Os "mercocéticos" talvez considerem que o Mercosul e seu Parlamento não têm relevância. Discordamos. Hoje, o Mercosul tem grande importância para todos os países do bloco. Se incluirmos também os Estados que participam de sua área de livre comércio, veremos que o Mercosul foi responsável, em 2008, por cerca de 19% das exportações brasileiras, ao passo que os EUA responderam por 14%. Saliente-se que essa corrente de comércio regional é fortemente superavitária para o Brasil, tendo gerado, no ano passado, US$ 14,4 bilhões de saldo positivo, mais da metade do saldo total (US$ 24,8 bilhões).

Mas a importância maior do Mercosul é estratégica, política e social, o que implica paciente criação de cidadania comum, a qual consolidará o bloco. Para tanto, o Parlamento do Mercosul é fundamental.

Esse jovem Legislativo regional vem elaborando propostas relativas ao enfrentamento conjunto da crise, ao reconhecimento de títulos e diplomas, à livre circulação de trabalhadores, à harmonização da legislação trabalhista e previdenciária, bem como a outros temas substanciais. O Parlamento já é também um relevante órgão mediador de conflitos bilaterais, como o relativo a Itaipu.

O fato de haver conflitos comerciais no Mercosul não obsta a criação de um Parlamento regional inspirado no Parlamento Europeu. Pelo contrário: a experiência europeia mostra que a criação de instituições supranacionais contribui para a superação dos conflitos.

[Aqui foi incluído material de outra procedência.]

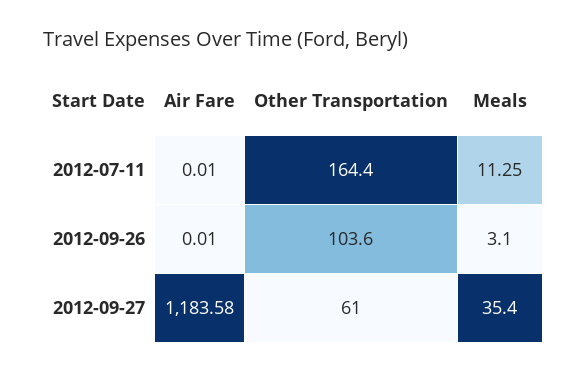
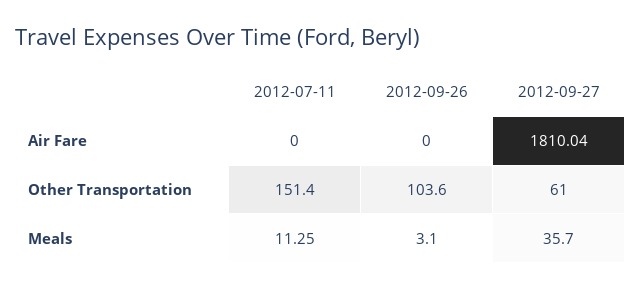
  {
    "Air Fare": {
-     "2012-07-11": 0.01,
+     "2012-07-11": 0,
-     "2012-09-26": 0.01,
+     "2012-09-26": 0,
-     "2012-09-27": 1183.58
+     "2012-09-27": 1810.04
    },
    "Other Transportation": {
-     "2012-07-11": 164.4,
+     "2012-07-11": 151.4,
      "2012-09-26": 103.6,
      "2012-09-27": 61
    },
    "Meals": {
      "2012-07-11": 11.25,
      "2012-09-26": 3.1,
-     "2012-09-27": 35.4
+     "2012-09-27": 35.7
    }
  }

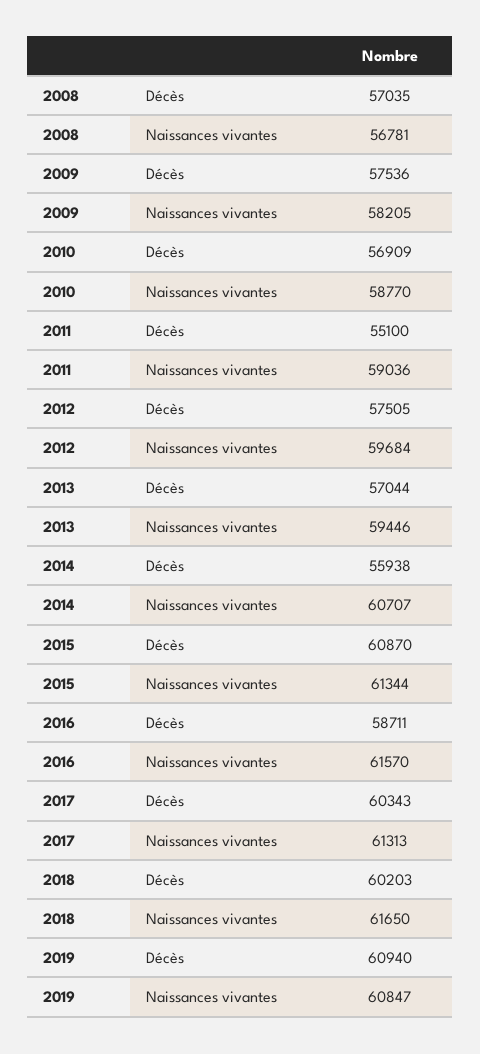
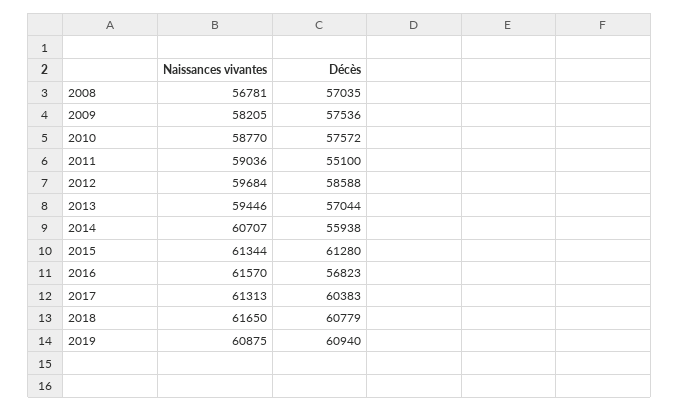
  {
    "2008": {
      "Décès": 57035,
      "Naissances vivantes": 56781
    },
    "2009": {
      "Décès": 57536,
      "Naissances vivantes": 58205
    },
    "2010": {
-     "Décès": 56909,
+     "Décès": 57572,
      "Naissances vivantes": 58770
    },
    "2011": {
      "Décès": 55100,
      "Naissances vivantes": 59036
    },
    "2012": {
-     "Décès": 57505,
+     "Décès": 58588,
      "Naissances vivantes": 59684
    },
    "2013": {
      "Décès": 57044,
      "Naissances vivantes": 59446
    },
    "2014": {
      "Décès": 55938,
      "Naissances vivantes": 60707
    },
    "2015": {
-     "Décès": 60870,
+     "Décès": 61280,
      "Naissances vivantes": 61344
    },
    "2016": {
-     "Décès": 58711,
+     "Décès": 56823,
      "Naissances vivantes": 61570
    },
    "2017": {
-     "Décès": 60343,
+     "Décès": 60383,
      "Naissances vivantes": 61313
    },
    "2018": {
-     "Décès": 60203,
+     "Décès": 60779,
      "Naissances vivantes": 61650
    },
    "2019": {
      "Décès": 60940,
-     "Naissances vivantes": 60847
+     "Naissances vivantes": 60875
    }
  }

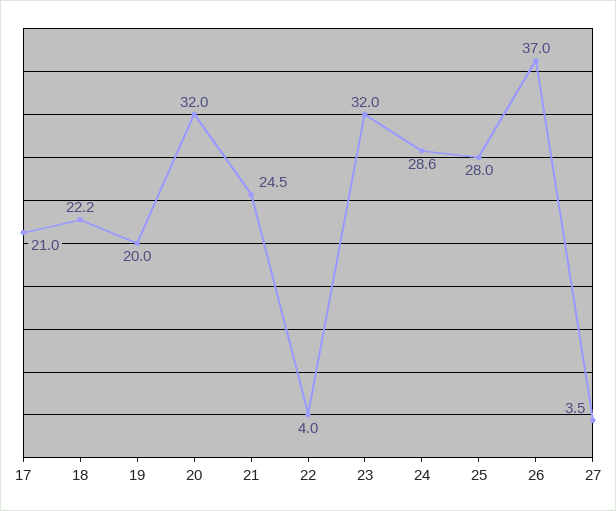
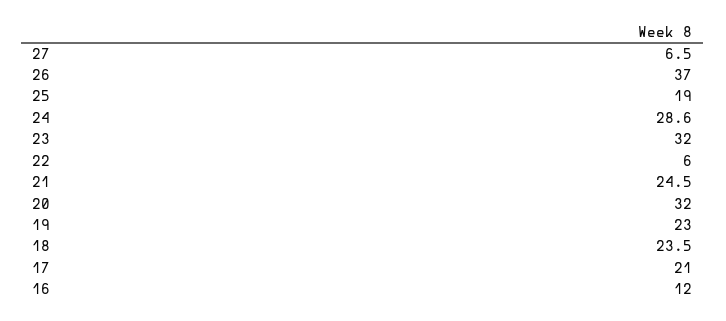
  {
    "17": 21,
-   "18": 22.2,
+   "18": 23.5,
-   "19": 20,
+   "19": 23,
    "20": 32,
    "21": 24.5,
-   "22": 4,
+   "22": 6,
    "23": 32,
    "24": 28.6,
-   "25": 28,
+   "25": 19,
    "26": 37,
-   "27": 3.5
+   "27": 6.5,
+   "16": 12
  }

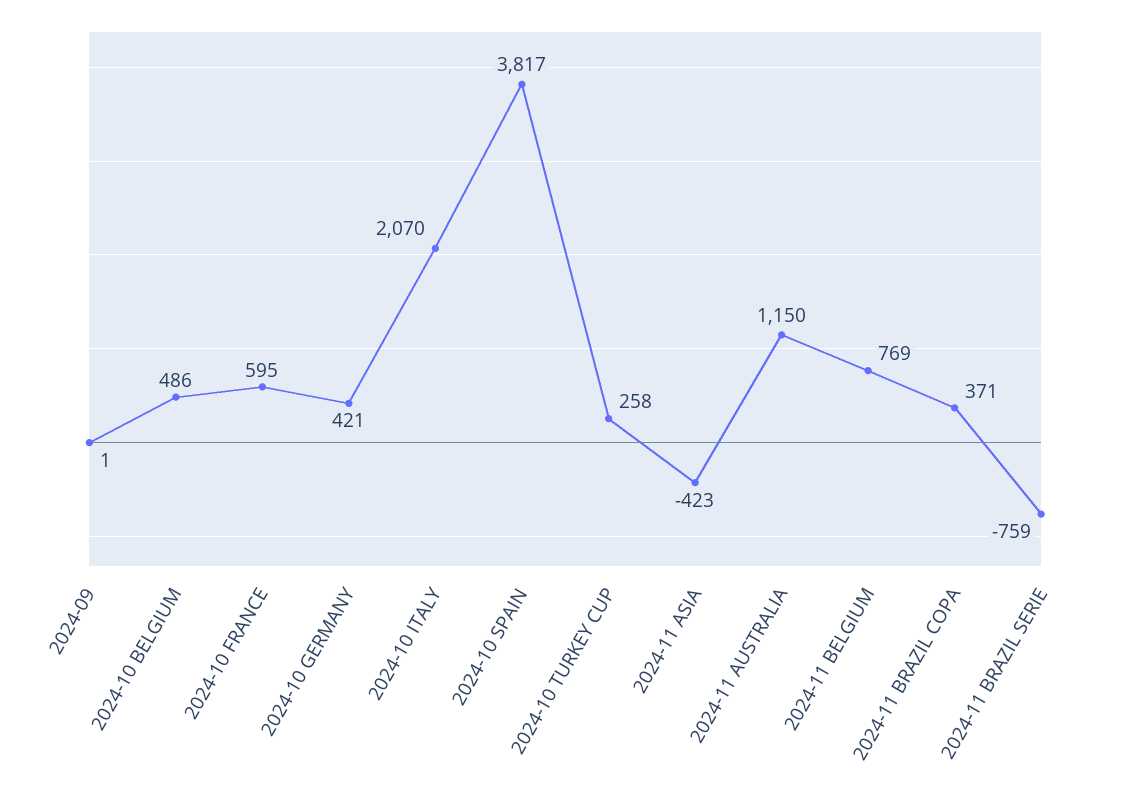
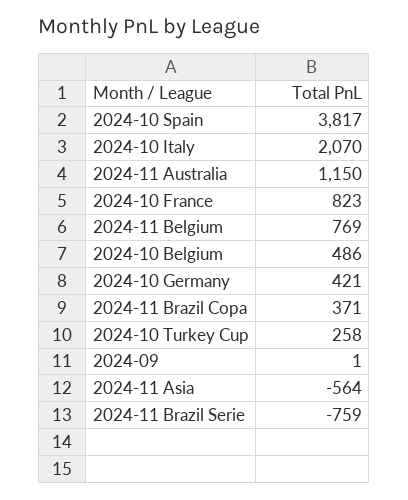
  {
    "2024-09": 1,
    "2024-10 BELGIUM": 486,
-   "2024-10 FRANCE": 595,
+   "2024-10 FRANCE": 823,
    "2024-10 GERMANY": 421,
    "2024-10 ITALY": 2070,
    "2024-10 SPAIN": 3817,
    "2024-10 TURKEY CUP": 258,
-   "2024-11 ASIA": -423,
+   "2024-11 ASIA": -564,
    "2024-11 AUSTRALIA": 1150,
    "2024-11 BELGIUM": 769,
    "2024-11 BRAZIL COPA": 371,
    "2024-11 BRAZIL SERIE": -759
  }

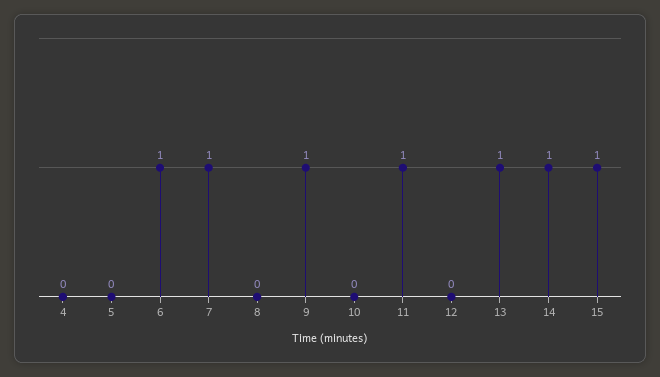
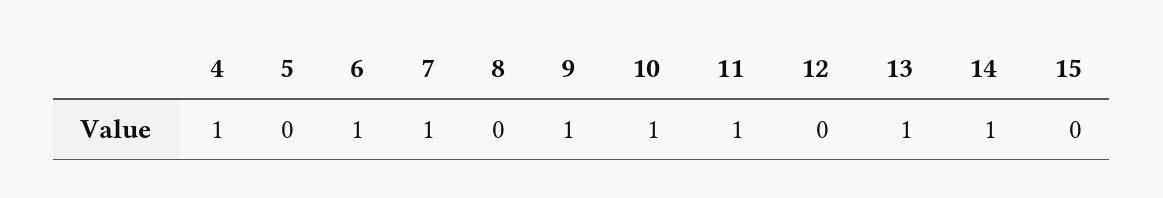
  {
-   "4": 0,
+   "4": 1,
    "5": 0,
    "6": 1,
    "7": 1,
    "8": 0,
    "9": 1,
-   "10": 0,
+   "10": 1,
    "11": 1,
    "12": 0,
    "13": 1,
    "14": 1,
-   "15": 1
+   "15": 0
  }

Considere-se, além disso, que os processos de integração regionais não podem prescindir de instituições democráticas multilaterais que os consolidem no interesse do cidadão comum. Assim, a construção do Parlamento do Mercosul faz parte de uma tendência de paulatina implantação de cidadanias multinacionais.

Por último, lamentamos que a Folha se oponha aos avanços democráticos regionais com base em mensuração precipitada e exagerada dos seus custos financeiros. O funcionamento das instituições democráticas infelizmente gera custos. Ditaduras, não. Ditaduras são, desse ponto de vista estreito, baratas. Basta um ditador com desfaçatez absoluta. Não são necessários os Legislativos. Não precisa nem de imprensa livre.

É claro que, nesse caso, somos forçados a renunciar a certos "luxos democráticos". Como poder escrever editoriais ofensivos ao Congresso Nacional e aos Legislativos de países vizinhos. Essa liberdade, a Folha certamente concordará, não tem preço.


FLORISVALDO FIER , o Dr. Rosinha, 58, médico e servidor público, é deputado federal (PT-PR).
CLÁUDIO DIAZ , 55, veterinário e pecuarista, é deputado federal (PSDB-RS).
PEDRO SIMON , 79, advogado e professor, é senador da República (PMDB-RS).
ALOIZIO MERCADANTE , 54, economista e professor, é senador da República (PT-SP).
Os autores assinam o texto em nome dos congressistas integrantes da Representação Brasileira no Parlamento do Mercosul.